The prognosis of hepatoblastoma is better than that of HCC but worse than that for other pediatric malignancies. In 2003 the 5-year survival probability was reported to be 52% in children with hepatoblastoma versus 18% in children with HCC ( p < 0.0001). Surgical resection with or without neoadjuvant and/or adjuvant chemotherapy is the primary treatment strategy for hepatoblastoma. Tumors composed of pure populations of fetal cells carry a better prognosis than embryonal or mixed epithelial-mesenchymal hepatoblastomas or small cell undifferentiated hepatoblastomas. Thus adjuvant chemotherapy is not recommended in patients with early-stage pure fetal subtype tumors with low mitotic activity, as surgical resection alone is a sufficient treatment.
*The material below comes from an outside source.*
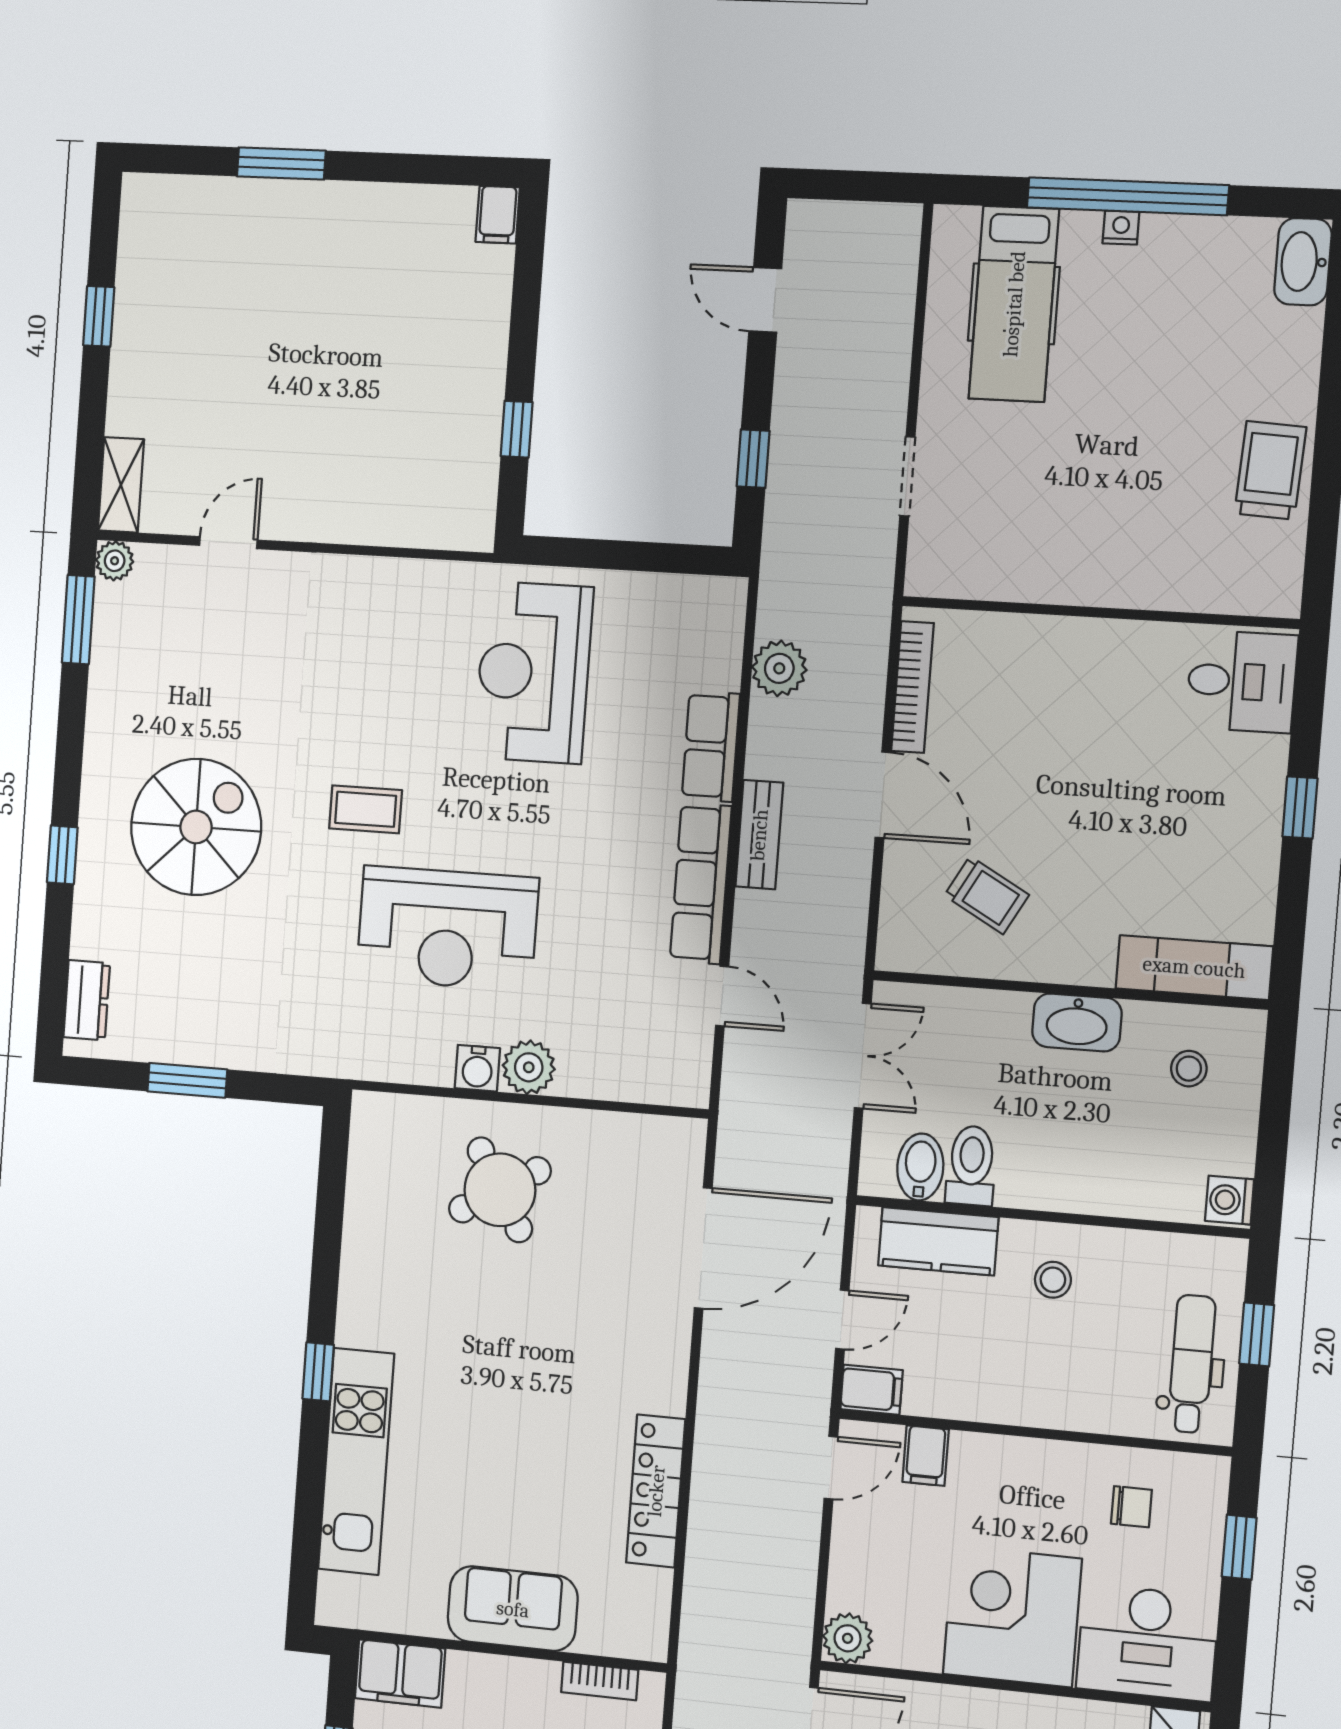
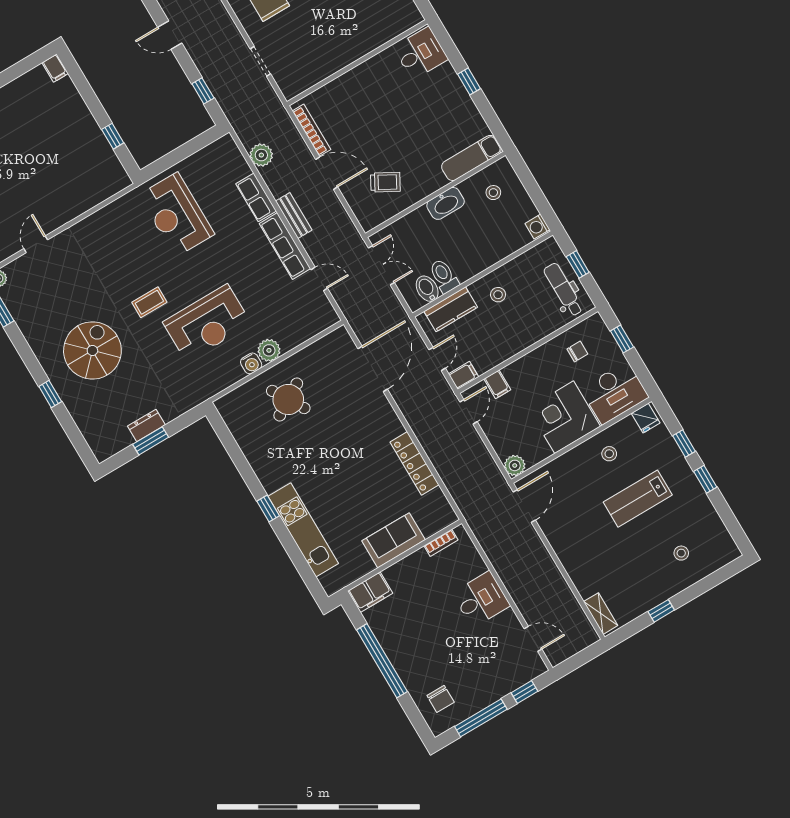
dresser: (87, 1000) -> (146, 425), moved, turned -90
In patients presenting with advanced disease, neoadjuvant chemotherapy can be administered to downstage the tumor to achieve a complete resection. In patients with early-stage disease, adjuvant chemotherapy is typically recommended after surgical resection. LT can be considered in patients with extensive disease burden in whom complete resection of the tumor is not feasible. LT is still feasible in patients who initially present with metastatic disease, as long as the metastatic lesions regress with neoadjuvant chemotherapy; however, it is contraindicated in patients with chemotherapy-resistant, progressive metastatic disease.

Platinum-based treatment regimens are typically used as neoadjuvant or adjuvant chemotherapy for hepatoblastoma. Cisplatin is the most commonly used chemotherapeutic agent, administered alone or in combination with 5-fluorouracil, vincristine, or doxorubicin.